The proposed merger of the International Digital Publishing Forum with the W3C, the web standards organization founded by Tim Berners-Lee, remains a contentious issue. OverDrive CEO Steve Potash challenged the proposal during the IDPF conference at BEA in Chicago this spring, and has renewed efforts to block or delay the proposal at the Frankfurt Book Fair.

Potash believes a merger with the W3C will leave the book publishing industry with little influence over the continued development of ePUB, the widely supported e-book file standard developed by the IDPF.

Indeed, he is challenging the proposed merger just as the IDPF board has placed the proposal before IDPF members for a vote. IDPF has about 130 members eligible to vote (which means members who have paid all dues). IDPF executive director Bill McCoy said the board has recommended that the proposal be approved, and members can vote until November 4. The results will be released on November 7.

In response to Potash’s concerns, McCoy cautioned that a vote in favor of the merger doesn’t mean the process has ended. Approval only allows the board to begin negotiating the details of the merger, which McCoy said could still be rejected.

“Member approval would not imply that the combination is definitely happening, as definitive agreements would need to be developed and approved by IDPF Board as well as W3C,” McCoy said.

Nevertheless, in an interview from Frankfurt, Potash called for a “slow down or postponement of the merger,” and said he was meeting with IDPF members at Frankfurt to organize an effort to “forestall the proposed merger.”
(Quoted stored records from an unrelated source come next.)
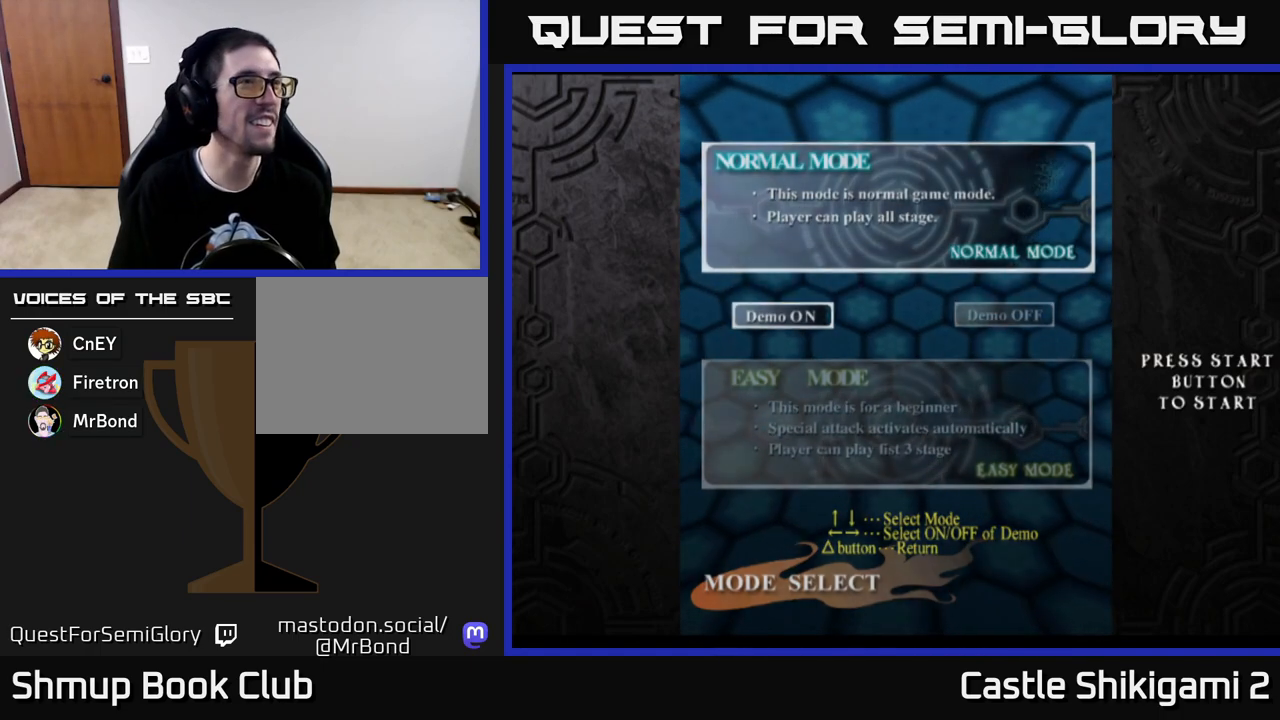
{"buttons": [], "left_stick": "center", "right_stick": "center", "events": []}
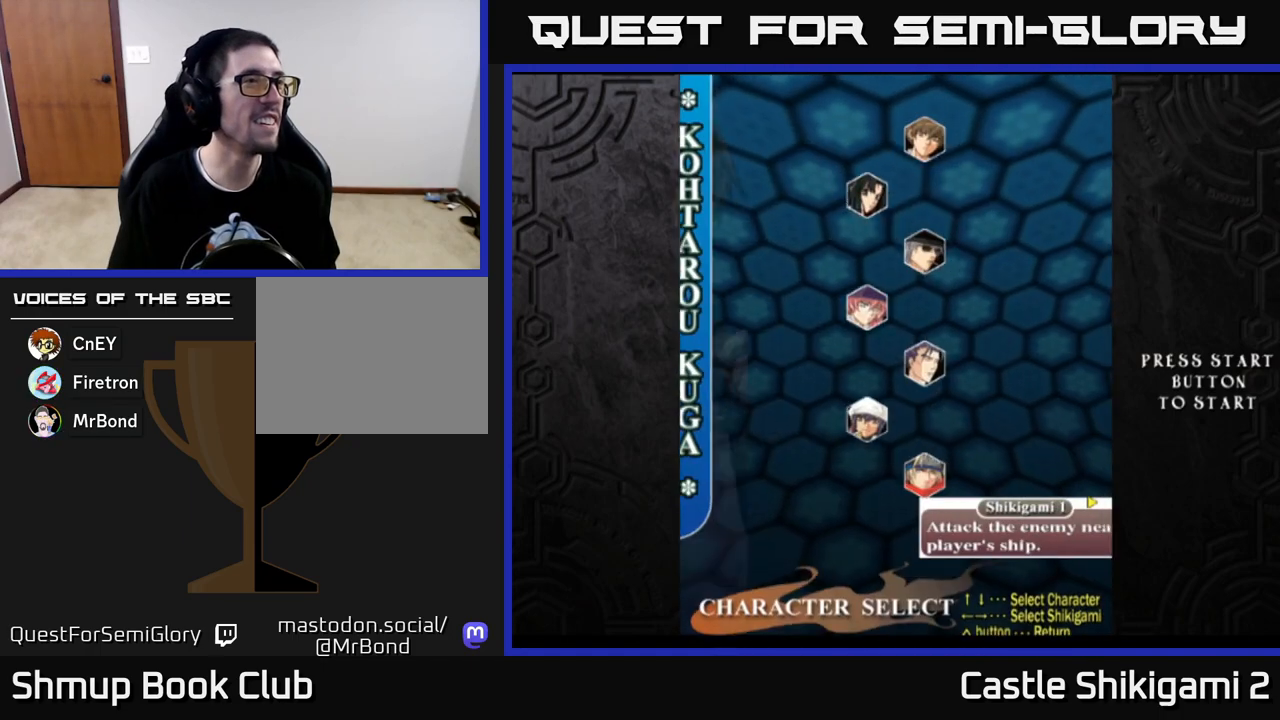
{"buttons": [], "left_stick": "center", "right_stick": "center", "events": []}
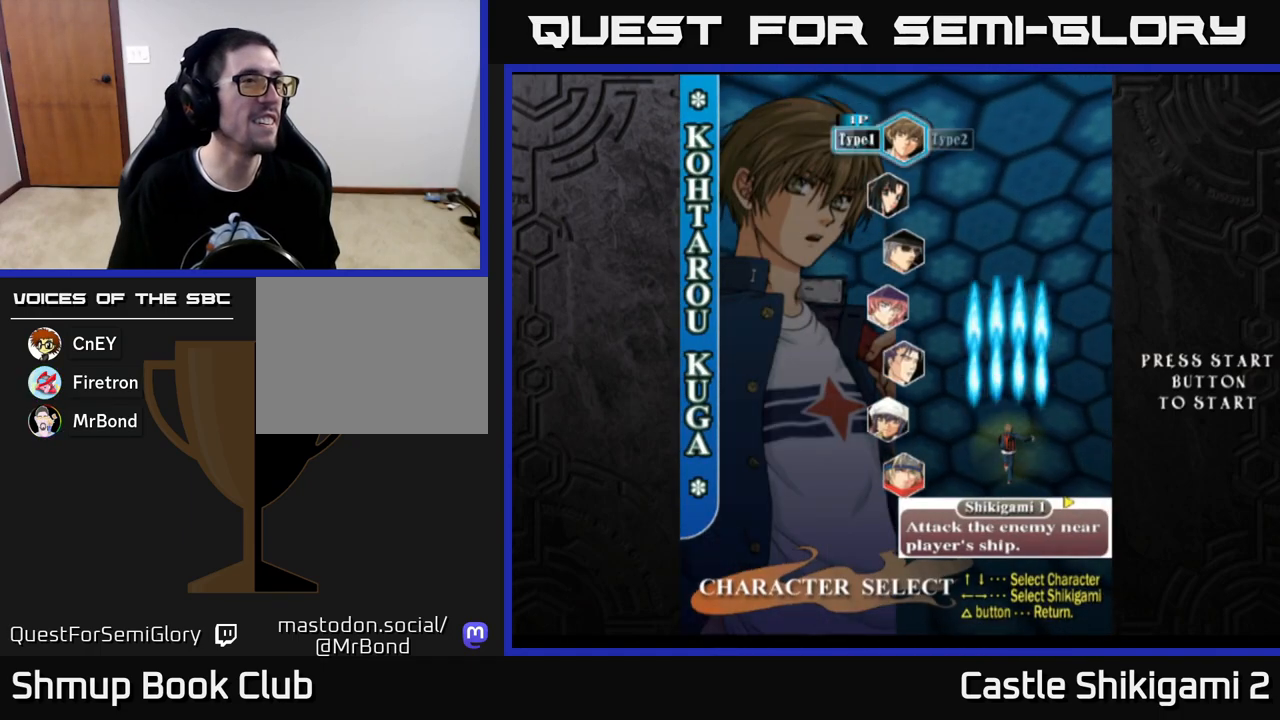
{"buttons": [], "left_stick": "center", "right_stick": "center", "events": []}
Potash said he was “disappointed” in the “rush to vote” on the proposal, and he claimed that process around vetting the proposal “lacked transparency.” Potash has also posted an online petition calling for a halt to the vote on the W3C/IDPF merger proposal.

“The IDPF brought the book community together around the idea of digital books and digital reading. But this merger puts that community at peril,” Potash told PW. He has also been meeting with IDPF members and other digital publishing professionals in Frankfurt about the issue.

Potash's concerns are essentially the same ones he voiced in May during the IDPF conference at BEA in Chicago. During that press conference, Potash, who founded the Open E-Book Forum, the predecessor to the IDPF, was pointedly skeptical of the benefits of the merger, and questioned the process for informing members. He suggested that members did not understand the scope of the proposal—the IDPF will disappear and its intellectual property, specifically the ePUB standard, will become property of the W3C.

McCoy told PW he doesn’t believe the proposal has been rushed to a vote. He emphasized that the merger proposal was first presented to IDPF members in April 2016..

According to McCoy, the issues surrounding the merger were presented before an open meeting of IDPF membership during BEA in Chicago; at webinars held at W3C conventions overseas, and board members went to Japan to discuss the merger face to face with Japanese digital and manga publisher/members.

“We think six months of this process is enough,” McCoy said. “If the members vote yes, it still doesn’t mean we’ll merge. We have to go over the details of the transaction to make sure it makes sense to proceed.”